Markets react positively to the U.S.-Iran ceasefire announcement: S&P 500 +2.5%, Nasdaq +3%, Dow +2.6%, oil prices lower (WTI/Brent near $94), gold +1%, dollar index slightly down.
Delta Airlines shares surge >6% following a Q1 earnings beat; its oil refinery operations provided a $300M benefit to Q2 expenses, highlighting a strategic cost advantage.
The ceasefire is described as "fragile" and "tenuous"; the Strait of Hormuz is not yet fully reopened to oil tankers due to ongoing Israeli operations against Hezbollah in Lebanon.
General McKenzie assesses the U.S. achieved a significant operational military victory, degrading Iran's air force, navy, missile program, and nuclear infrastructure.
McKenzie notes the hard part is ahead: turning military victory into a lasting strategic outcome via negotiations, citing Iran as "brilliant negotiators."
He raises a structural concern: the U.S. defense industrial base is "too small" and "inefficient" to quickly replenish munitions stockpiles, though initiatives are underway.

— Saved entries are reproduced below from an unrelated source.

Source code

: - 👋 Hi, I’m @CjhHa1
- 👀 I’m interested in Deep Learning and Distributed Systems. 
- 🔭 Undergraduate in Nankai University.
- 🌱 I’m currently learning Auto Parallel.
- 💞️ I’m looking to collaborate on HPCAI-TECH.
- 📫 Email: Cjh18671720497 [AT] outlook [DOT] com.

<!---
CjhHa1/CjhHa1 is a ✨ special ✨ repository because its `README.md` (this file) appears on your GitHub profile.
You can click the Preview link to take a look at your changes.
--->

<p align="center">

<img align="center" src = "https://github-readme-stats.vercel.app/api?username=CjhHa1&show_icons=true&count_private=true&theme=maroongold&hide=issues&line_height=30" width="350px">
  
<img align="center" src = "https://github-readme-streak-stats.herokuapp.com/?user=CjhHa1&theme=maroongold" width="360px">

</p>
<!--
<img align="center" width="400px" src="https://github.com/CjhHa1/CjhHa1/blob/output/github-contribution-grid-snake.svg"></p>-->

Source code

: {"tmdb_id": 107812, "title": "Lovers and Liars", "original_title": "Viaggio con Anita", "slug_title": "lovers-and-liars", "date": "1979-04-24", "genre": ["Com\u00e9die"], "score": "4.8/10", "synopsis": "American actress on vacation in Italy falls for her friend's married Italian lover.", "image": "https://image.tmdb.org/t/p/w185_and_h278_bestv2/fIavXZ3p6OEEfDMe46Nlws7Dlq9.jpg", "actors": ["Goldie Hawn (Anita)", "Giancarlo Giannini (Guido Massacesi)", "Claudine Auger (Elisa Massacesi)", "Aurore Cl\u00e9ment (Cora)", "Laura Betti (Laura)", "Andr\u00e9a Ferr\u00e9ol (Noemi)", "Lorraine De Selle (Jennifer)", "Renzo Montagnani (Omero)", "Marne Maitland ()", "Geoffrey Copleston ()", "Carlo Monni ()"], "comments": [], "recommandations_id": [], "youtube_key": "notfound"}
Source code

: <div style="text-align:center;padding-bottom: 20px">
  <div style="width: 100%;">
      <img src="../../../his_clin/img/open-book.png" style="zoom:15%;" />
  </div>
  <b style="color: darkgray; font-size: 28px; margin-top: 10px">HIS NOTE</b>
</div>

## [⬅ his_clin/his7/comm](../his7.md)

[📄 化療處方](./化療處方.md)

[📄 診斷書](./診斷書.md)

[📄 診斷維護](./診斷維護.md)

White House Press Secretary Leavitt details extensive destruction of Iranian military assets and states the ceasefire is conditional on the "free, safe, and immediate" reopening of the Strait of Hormuz.
The political panel views the upcoming Senate War Powers Resolution vote as largely performative; Democrats aim to politicize the unpopular war, but Republicans control Congress.
A key uncertainty is whether Israel's separate conflict with Hezbollah in Lebanon will be folded into the ceasefire, which Iran demands but the U.S. and Israel currently reject.
Another critical negotiation point: the U.S. demands Iran cease all uranium enrichment and surrender its existing stockpile, a stated "red line" for President Trump.